Ana Augusta Silveira mobiliza energias em grandes telas
Publicado em:
A Galeria de Arte André apresenta a primeira individual de Ana Augusta Silveira (São Paulo, 1977) no seu espaço. Cores que curam tem curadoria de Octávio Guastini e texto de Mario Gioia. A mostra abre a temporada 2026 do espaço e será aberta em 14 de março.
Ana Augusta Silveira, Sem Título - Acrílica sobre tela
O recorte apresenta mais de 20 telas realizadas entre 2025 e este ano em que a artista comprova sua grande mobilidade pelo campo da abstração. Com cromatismo intenso e desenvoltura pelas grandes escalas, em especial, Ana Augusta incorpora novas estratégias plásticas na exposição, como o uso do branco como fundo. Numa espécie de arqueologia visual, em que as camadas pictóricas se acumulam e, ao mesmo tempo, se transformam, a artista discorre com suas próprias ferramentas e estratagemas específicos sua relação com o mundo.
Ana Augusta Silveira, Sem Título - Acrílica sobre tela
“Ver como experiência, olhar como presença, contemplar como possibilidade de silêncio e reorganização interna”, diz ela, que tem como um dos eixos de investigação conceitual a aproximação com a psicanálise. “As telas não representam o mundo exterior nem propõem significados fechados.”
================================
• _TAREFA PROPOSTA_: Transcreva na íntegra, sem nenhuma alteração, o texto sobre a exposição de Ana Augusta Silveira. Baseie-se unicamente no texto acima.

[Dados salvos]
================================
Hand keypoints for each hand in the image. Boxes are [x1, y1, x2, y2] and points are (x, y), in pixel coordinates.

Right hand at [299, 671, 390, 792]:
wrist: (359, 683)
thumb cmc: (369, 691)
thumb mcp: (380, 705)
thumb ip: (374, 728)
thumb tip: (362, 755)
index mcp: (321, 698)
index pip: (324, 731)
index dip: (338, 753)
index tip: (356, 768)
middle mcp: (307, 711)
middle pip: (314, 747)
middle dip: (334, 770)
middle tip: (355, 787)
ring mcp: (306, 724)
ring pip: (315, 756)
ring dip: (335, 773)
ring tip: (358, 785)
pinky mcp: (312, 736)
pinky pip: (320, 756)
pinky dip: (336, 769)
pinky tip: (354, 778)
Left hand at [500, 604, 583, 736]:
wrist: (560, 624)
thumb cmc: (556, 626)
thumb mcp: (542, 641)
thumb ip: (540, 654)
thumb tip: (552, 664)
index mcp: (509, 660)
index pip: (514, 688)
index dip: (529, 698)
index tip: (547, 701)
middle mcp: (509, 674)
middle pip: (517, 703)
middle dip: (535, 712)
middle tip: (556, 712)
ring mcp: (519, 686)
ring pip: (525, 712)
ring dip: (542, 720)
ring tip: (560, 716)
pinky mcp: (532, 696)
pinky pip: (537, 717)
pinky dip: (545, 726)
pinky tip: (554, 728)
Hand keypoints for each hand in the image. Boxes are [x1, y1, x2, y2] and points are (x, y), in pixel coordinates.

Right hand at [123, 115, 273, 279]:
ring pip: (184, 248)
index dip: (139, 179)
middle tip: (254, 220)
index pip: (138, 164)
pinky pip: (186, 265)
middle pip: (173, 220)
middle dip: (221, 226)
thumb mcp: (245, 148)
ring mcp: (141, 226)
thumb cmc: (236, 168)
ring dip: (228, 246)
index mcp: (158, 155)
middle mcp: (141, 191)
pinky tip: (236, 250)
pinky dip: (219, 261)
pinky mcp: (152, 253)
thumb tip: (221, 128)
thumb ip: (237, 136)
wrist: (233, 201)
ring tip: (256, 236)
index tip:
================================
• _RESULTADO DO EXERCÍCIO_:
Ana Augusta Silveira mobiliza energias em grandes telas
Publicado em:
A Galeria de Arte André apresenta a primeira individual de Ana Augusta Silveira (São Paulo, 1977) no seu espaço. Cores que curam tem curadoria de Octávio Guastini e texto de Mario Gioia. A mostra abre a temporada 2026 do espaço e será aberta em 14 de março.
Ana Augusta Silveira, Sem Título - Acrílica sobre tela
O recorte apresenta mais de 20 telas realizadas entre 2025 e este ano em que a artista comprova sua grande mobilidade pelo campo da abstração. Com cromatismo intenso e desenvoltura pelas grandes escalas, em especial, Ana Augusta incorpora novas estratégias plásticas na exposição, como o uso do branco como fundo. Numa espécie de arqueologia visual, em que as camadas pictóricas se acumulam e, ao mesmo tempo, se transformam, a artista discorre com suas próprias ferramentas e estratagemas específicos sua relação com o mundo.
Ana Augusta Silveira, Sem Título - Acrílica sobre tela
“Ver como experiência, olhar como presença, contemplar como possibilidade de silêncio e reorganização interna”, diz ela, que tem como um dos eixos de investigação conceitual a aproximação com a psicanálise. “As telas não representam o mundo exterior nem propõem significados fechados.”